• _Selected extract_:
╭──

Thursday, May 11, 2006

UTF-8 Encoding fix for MySQL (Tomcat, JSP)

In my previous post, I talked about how to get international characters to display properly on your jsp pages.

This post is going to talk about how to make sure the international characters posted through an html form gets saved in and retrieved from the MySQL database with UTF-8 encoding.

You know the case where you submit 'alımlı' in your form, but when you check the value stored in your database table, it becomes 'al?ml?'!


For a great explanation of what's going on behind the scenes, read 'CHARSET CONVERSION FROM BROWSER TO DATABASE' section on this page.

The required steps to overcome this problem are as follows:

  • Make sure you do everything explained here
  • .
  • Make sure your database and/or table and/or field is defined with character set UTF-8. Collation plays a role when comparing values, pick the one that fits your target language and pick the generic one.

  • In {tomcat dir}/conf/server.xml, the connector configuration should have 'URIEncoding=UTF-8'. For example:


    <Connector port="7000" maxHttpHeaderSize="8192"
    maxThreads="150" minSpareThreads="25" maxSpareThreads="75"
    enableLookups="false" redirectPort="8443" acceptCount="100"
    URIEncoding="UTF-8"
    connectionTimeout="20000" disableUploadTimeout="true" />


    This step is required if you will use 'get' as a form submission method. But it doesn't hurt to set it in any case.


  • Your database connection string should follow the format:
    url="jdbc:mysql://localhost:3306/{database name}?autoReconnect=true&useEncoding=true&characterEncoding=UTF-8"

  • THIS IS THE MOST IMPORTANT BIT OF INFO: Make sure to start your mysql server with the '--default-character-set=utf8' parameter. For example, on my system (MacOSX), I start the server with './safe_mysqld --default-character-set=utf8.'



And that's it! If you are still having problems, send me an email and I will try to assist you further.

Friday, May 05, 2006

UTF-8 Encoding fix (Tomcat, JSP, etc)

I spent a whole day trying to get non-ascii characters to display properly in my JSP pages.
To save anyone from spending similarly frustrating hours, here's the solution to get to display those characters in your JSP page.

╰──

• _Task instructions_:
(1) Repeat everything in the UTF-8 encoding blog text from "This post is" down to "it becomes 'al?ml?'!" without changing a word.
(2) Summarize the UTF-8 encoding blog text in three sentences.

• _Supplied records_:
╭──

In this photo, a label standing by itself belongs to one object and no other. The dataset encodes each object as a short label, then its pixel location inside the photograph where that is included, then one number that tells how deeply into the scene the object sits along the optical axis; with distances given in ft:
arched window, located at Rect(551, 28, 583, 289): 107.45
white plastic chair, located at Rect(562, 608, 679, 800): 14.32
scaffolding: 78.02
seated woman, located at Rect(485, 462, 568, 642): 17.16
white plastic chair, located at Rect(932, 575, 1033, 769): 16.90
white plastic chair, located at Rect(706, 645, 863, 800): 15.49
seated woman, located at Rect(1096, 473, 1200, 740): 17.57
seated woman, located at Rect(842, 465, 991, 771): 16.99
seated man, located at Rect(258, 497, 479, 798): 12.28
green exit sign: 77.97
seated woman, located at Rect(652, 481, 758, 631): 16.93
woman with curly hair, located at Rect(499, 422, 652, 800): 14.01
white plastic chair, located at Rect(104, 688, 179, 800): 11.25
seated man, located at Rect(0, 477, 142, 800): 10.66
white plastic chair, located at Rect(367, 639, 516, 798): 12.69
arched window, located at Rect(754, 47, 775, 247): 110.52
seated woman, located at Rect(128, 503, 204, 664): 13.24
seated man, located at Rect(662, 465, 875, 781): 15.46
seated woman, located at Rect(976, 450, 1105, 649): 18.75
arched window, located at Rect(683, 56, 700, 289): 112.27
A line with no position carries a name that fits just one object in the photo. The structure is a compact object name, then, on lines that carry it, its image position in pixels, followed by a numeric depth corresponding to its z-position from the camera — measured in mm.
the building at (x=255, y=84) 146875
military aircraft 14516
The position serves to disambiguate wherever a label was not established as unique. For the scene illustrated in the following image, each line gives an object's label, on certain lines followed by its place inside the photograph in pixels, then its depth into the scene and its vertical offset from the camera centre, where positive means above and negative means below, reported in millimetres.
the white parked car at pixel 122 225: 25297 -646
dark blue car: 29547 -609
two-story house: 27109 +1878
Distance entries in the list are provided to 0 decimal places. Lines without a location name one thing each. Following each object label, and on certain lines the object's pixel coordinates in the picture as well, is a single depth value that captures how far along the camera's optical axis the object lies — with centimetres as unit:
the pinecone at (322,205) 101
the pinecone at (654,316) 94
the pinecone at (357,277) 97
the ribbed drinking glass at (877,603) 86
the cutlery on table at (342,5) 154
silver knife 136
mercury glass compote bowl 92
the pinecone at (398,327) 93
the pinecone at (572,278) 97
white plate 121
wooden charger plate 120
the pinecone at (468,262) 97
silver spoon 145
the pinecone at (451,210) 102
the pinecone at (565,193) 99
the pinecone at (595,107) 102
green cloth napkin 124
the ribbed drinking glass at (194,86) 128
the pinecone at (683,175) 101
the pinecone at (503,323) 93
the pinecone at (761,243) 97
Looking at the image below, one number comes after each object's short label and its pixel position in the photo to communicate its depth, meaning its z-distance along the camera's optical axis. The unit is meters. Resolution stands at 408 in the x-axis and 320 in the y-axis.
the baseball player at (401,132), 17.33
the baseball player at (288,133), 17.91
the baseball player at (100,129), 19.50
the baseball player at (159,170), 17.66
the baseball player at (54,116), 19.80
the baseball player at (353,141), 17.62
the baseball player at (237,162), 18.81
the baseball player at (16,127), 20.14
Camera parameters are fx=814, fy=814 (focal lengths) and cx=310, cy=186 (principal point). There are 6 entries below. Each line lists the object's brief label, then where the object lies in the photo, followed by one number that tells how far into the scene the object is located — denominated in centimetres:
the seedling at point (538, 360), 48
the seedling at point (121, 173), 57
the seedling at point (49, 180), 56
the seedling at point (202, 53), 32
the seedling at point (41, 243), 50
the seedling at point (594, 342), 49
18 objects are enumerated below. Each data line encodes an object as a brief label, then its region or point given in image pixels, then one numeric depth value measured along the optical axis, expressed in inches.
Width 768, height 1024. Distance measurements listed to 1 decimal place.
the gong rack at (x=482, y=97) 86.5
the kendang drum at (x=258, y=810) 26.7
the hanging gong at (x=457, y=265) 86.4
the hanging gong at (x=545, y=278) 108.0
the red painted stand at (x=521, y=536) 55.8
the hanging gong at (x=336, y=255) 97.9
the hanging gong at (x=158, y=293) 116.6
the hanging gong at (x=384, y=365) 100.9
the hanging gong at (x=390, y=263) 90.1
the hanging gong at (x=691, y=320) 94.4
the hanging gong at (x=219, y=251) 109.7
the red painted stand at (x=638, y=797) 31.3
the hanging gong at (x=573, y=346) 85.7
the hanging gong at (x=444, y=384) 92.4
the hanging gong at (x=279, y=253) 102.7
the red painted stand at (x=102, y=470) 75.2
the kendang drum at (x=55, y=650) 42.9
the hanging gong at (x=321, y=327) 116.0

╰──

• _Answers by task_:
(1)
This post is going to talk about how to make sure the international characters posted through an html form gets saved in and retrieved from the MySQL database with UTF-8 encoding.

You know the case where you submit 'alımlı' in your form, but when you check the value stored in your database table, it becomes 'al?ml?'!

(2) The main post explains how to make sure international characters posted through an HTML form are saved in and retrieved from a MySQL database with UTF-8 encoding. Its steps are to define the database, table or field with the UTF-8 character set, add URIEncoding="UTF-8" to the connector in Tomcat's server.xml, use characterEncoding=UTF-8 in the database connection string, and, most importantly, start the MySQL server with the '--default-character-set=utf8' parameter. An earlier post addresses getting non-ASCII characters to display properly in JSP pages.